Happy New Year! I hope and pray that 2016 turns out truly awesome for you on all fronts- including plenty of good wines to root.
As I look forward to sharing much more than ever on wine and spirits this year, let us start the journey with some interesting wines that I came across in the preceding period.
The year 2015 concluded for me with a famed Premier Grand Cru wine, that too in double magnum measure. My previous post made on the Christmas of 2015 narrates the experience. The wine was brought in by a good friend living in Singapore, whom I do not get to meet so often. It also made me ponder on the nature of Grand Cru and equivalent wines (let’s call them prestige wines) being similar to such good friends. One would like to meet them often, if it were not for the existential constraints.
However there are other good friends who are situated closer to us and whom we keep meeting regularly. Extending our analogy, these are the wines that we enjoy on a day-to-day basis. There are also some wines which may not be our regular ones but nostalgic one time ‘acquaintances’ whom we hope to ‘meet’ again. These wines are generally not available through regular channels- rather picked up during travel, gifted by somebody and likewise.
A true friend of wine must look beyond prestige wines if he wants to discover the hidden pleasures of the wine world. It is akin to finding a multitude of orchids in the wild rather than sticking to what the florist has to offer.
For me, one such wine was a Shiraz from the Clare valley, Australia which was sent to me by the producer for an honest opinion on how this wine would probably fare in India. Not talking of price points for now, I found this wine to be delicious and very much suitable for a country with a rich cuisine like India.
Another interesting wine I came across was from Ethiopia that I procured from an unusual source- an auction by the Customs department. Most wine lovers would be surprised to know of a wine from Ethiopia since the country is not particularly famous for its wines in the current day. Nevertheless, it has a centuries old history of winemaking. The wine called ‘Dukam’ was a generic blend of red varietals. Not expecting much from it, I was delighted to find it to be an unpretentious and well made wine pleasing to the senses.
Then there was a Bulgarian wine that I showcased at one of the wine dinners. The wine was offered to me by the Bulgarian embassy in New Delhi urging me to pair it with the main course of the contemporary Indian spread.

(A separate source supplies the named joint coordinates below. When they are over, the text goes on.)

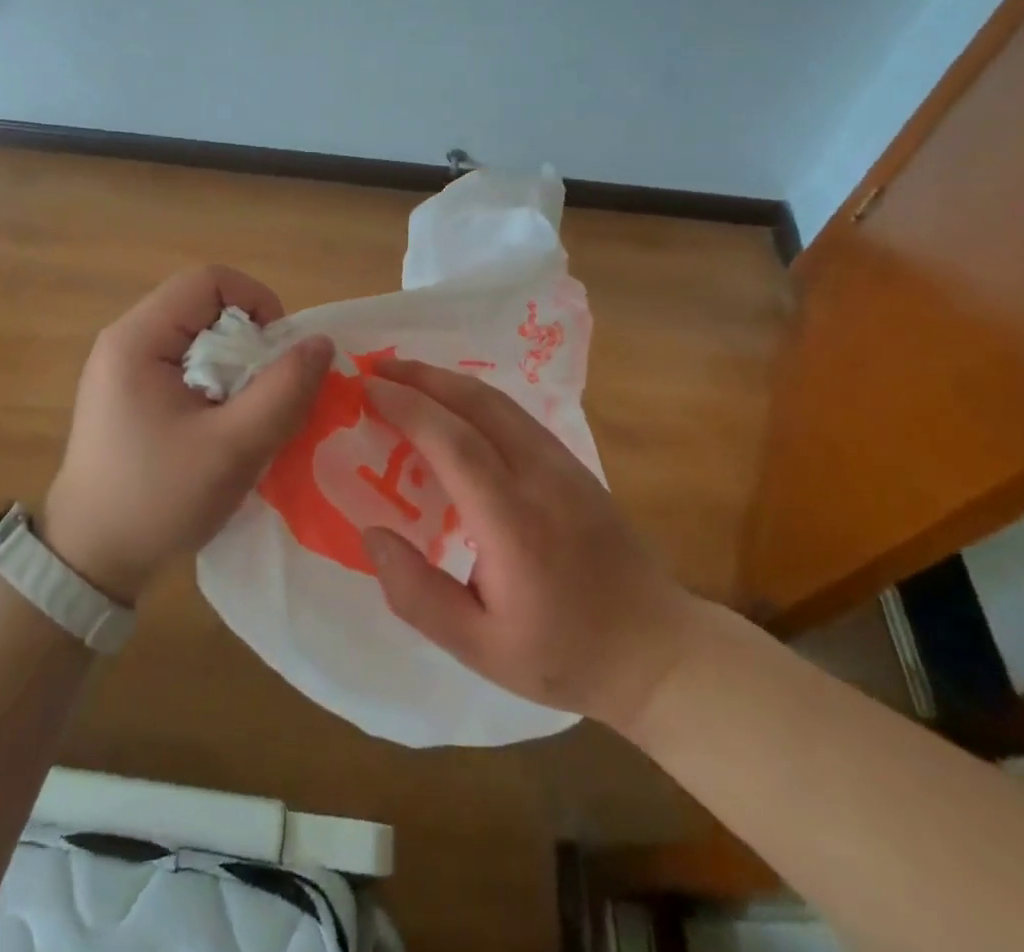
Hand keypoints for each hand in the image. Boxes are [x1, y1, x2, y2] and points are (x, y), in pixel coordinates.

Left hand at [41, 266, 332, 604]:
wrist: (89, 561)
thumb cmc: (157, 499)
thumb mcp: (232, 447)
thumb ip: (283, 390)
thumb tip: (321, 342)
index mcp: (138, 338)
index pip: (209, 280)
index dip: (257, 302)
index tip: (279, 352)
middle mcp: (126, 341)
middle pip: (205, 306)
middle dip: (250, 340)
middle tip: (268, 391)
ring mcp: (125, 368)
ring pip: (200, 337)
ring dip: (237, 366)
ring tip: (249, 413)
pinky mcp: (130, 394)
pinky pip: (187, 365)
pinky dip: (218, 384)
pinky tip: (224, 426)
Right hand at [360, 358, 701, 733]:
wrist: (657, 650)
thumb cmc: (563, 654)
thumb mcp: (480, 649)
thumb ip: (418, 596)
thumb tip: (371, 534)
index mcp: (514, 524)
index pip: (454, 443)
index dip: (408, 409)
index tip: (366, 390)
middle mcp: (541, 478)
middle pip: (477, 404)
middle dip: (422, 377)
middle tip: (374, 368)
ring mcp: (563, 464)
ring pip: (499, 401)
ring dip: (447, 381)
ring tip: (403, 377)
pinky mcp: (574, 464)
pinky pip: (515, 414)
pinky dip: (473, 397)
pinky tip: (452, 405)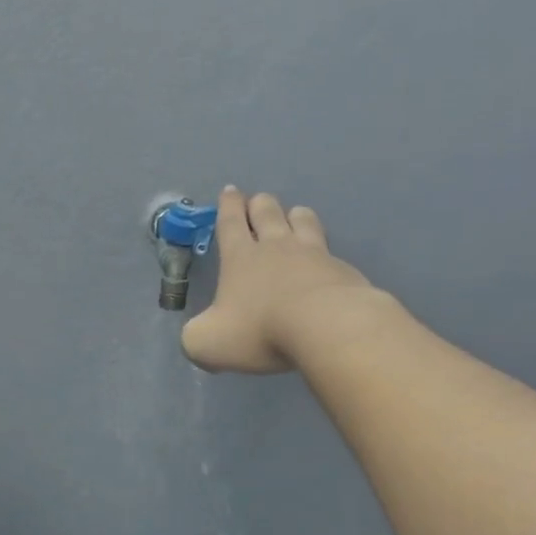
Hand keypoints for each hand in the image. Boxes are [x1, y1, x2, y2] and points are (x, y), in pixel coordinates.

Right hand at [180, 186, 382, 373]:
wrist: (325, 327)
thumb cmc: (259, 330)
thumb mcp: (207, 343)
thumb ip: (196, 336)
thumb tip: (198, 335)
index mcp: (240, 257)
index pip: (230, 222)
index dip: (228, 206)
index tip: (229, 191)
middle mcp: (275, 246)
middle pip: (267, 211)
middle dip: (258, 204)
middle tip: (256, 203)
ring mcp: (312, 254)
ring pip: (302, 219)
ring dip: (293, 216)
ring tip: (292, 218)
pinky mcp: (340, 269)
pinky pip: (329, 250)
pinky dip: (322, 251)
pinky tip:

Amid other better known wines, it turned out to be the hero wine of the day.
During my trip to the Champagne vineyards I tasted a lot of Grandes Marques Champagnes. But there was this utterly beautiful bottle of a Rosé Champagne from a boutique winemaker called Edouard Brun which was gifted to me by a French friend. I couldn’t probably have found this wine otherwise due to its limited production and relatively localized market. Ferrying it back to India, I shared it with my close friends- who haven’t stopped raving about it till now!
The final wine that I would like to share in this space is a sweet wine from Romania that arrived directly from the producer. I initially wanted to pair it with dessert at a wine dinner but dropped the idea owing to its light body. Wondering the next day at breakfast, I had a Eureka moment,realising that the Indian breakfast of kandha poha (water soaked flattened rice flakes, pan fried in mustard oil with onions and Indian condiments) would be an ideal accompaniment for this wine. And indeed, it turned out so.
There are many more wines that I would like to share in this post, but for the space constraints. Uncommon wines particularly from the Czech Republic, Malta, Georgia and Greece surprised me with their quality and value for money in the year gone by.
But the year has just started, hasn’t it?